Practitioners often must make risk trade-offs in the moment, when there is a high amount of uncertainty. What was the risk that the fire would grow out of control? How does it stack up against the risk of being short staffed if you send out firefighters to put out a small fire and a large one breaks out elsewhere?

Towards the middle of the piece, the article goes into some detail about the issue of limited resources.

[Agriculture Secretary Tom] Vilsack promised more federal aid and cooperation for California’s plight, acknowledging concerns about past practices while also stressing that, with dozens of fires burning across the West and months to go in a prolonged fire season, there are not enough resources to put them all out.

“Candidly I think it’s fair to say, over the generations, over the decades, we have tried to do this job on the cheap,” Vilsack said. “We’ve tried to get by, a little bit here, a little bit there, a little forest management over here, a little fire suppression over here. But the reality is this has caught up with us, which is why we have an extraordinary number of catastrophic fires and why we have to significantly beef up our capacity.”

Vilsack said that the bipartisan infrastructure bill working its way through Congress would provide some of those resources but that ultimately it would take “billions” of dollars and years of catch-up to create fire-resilient forests.

The U.S. Forest Service’s policy on allowing unplanned wildfires to burn differs from the California Department of Forestry and Fire Protection, and I’m not a domain expert, so I don’t have an informed opinion. But this isn’t just a story about policy, it’s a story about saturation. It’s also about what’s allowed (and not allowed) to count as a cause.

Controlling a process we don’t understand

I was attending the Resilience Engineering Association – Naturalistic Decision Making Symposium last month, and one of the talks was by a medical doctor (an anesthesiologist) who was talking about analyzing incidents in anesthesiology. I immediately thought of Dr. Richard Cook, who is also an anesthesiologist, who has been very active in the field of resilience engineering, and I wondered, “what is it with anesthesiology and resilience engineering?” And then it hit me: it’s about process control.

As software engineers in the field we call “tech”, we often discuss whether we are really engineers in the same sense that a civil engineer is. But, upon reflection I actually think that’s the wrong question to ask.
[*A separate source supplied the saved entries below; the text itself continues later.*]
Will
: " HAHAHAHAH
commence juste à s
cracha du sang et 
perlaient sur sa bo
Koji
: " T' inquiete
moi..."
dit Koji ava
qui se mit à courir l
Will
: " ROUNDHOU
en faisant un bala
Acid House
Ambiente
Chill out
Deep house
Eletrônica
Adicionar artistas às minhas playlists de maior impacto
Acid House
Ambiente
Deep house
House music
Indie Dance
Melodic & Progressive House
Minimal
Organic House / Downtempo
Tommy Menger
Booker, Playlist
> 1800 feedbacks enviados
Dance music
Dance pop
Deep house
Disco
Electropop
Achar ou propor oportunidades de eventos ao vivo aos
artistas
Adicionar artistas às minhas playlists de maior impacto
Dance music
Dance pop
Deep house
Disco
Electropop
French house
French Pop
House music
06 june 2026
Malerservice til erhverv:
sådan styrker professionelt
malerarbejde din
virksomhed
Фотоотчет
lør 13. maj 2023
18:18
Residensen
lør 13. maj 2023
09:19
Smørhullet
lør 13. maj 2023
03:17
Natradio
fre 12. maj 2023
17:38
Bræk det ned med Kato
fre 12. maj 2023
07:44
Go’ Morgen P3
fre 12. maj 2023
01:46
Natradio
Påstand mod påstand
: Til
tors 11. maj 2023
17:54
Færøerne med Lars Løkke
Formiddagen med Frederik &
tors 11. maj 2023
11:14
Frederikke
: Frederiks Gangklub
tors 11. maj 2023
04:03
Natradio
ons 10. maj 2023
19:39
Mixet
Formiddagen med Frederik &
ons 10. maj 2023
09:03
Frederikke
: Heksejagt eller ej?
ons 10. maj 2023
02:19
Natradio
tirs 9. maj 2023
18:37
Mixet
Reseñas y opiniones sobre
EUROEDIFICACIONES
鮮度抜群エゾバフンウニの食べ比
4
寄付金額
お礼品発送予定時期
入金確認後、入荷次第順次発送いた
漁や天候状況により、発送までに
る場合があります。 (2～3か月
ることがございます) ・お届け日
Instead, we should consider the fields there where practitioners are responsible for controlling a dynamic process that’s too complex for humans to fully understand. This type of work involves fields such as spaceflight, aviation, maritime, chemical engineering, power generation (nuclear power in particular), anesthesiology, and, yes, operating software services in the cloud.

We all have displays to look at to tell us the current state of things, alerts that tell us something is going wrong, and knobs that we can fiddle with when we need to intervene in order to bring the process back into a healthy state. We all feel production pressure, are faced with ambiguity (is that blip really a problem?), are faced with high-pressure situations, and have to make consequential decisions under very high degrees of uncertainty.

Whether we are engineers or not doesn’t matter. We’re all operators doing our best to bring complex systems under our control. We face similar challenges, and we should recognize that. That is why I’m so fascinated by fields like cognitive systems engineering and resilience engineering. Because it’s so damned relevant to the kind of work that we do in the world of building and operating cloud services.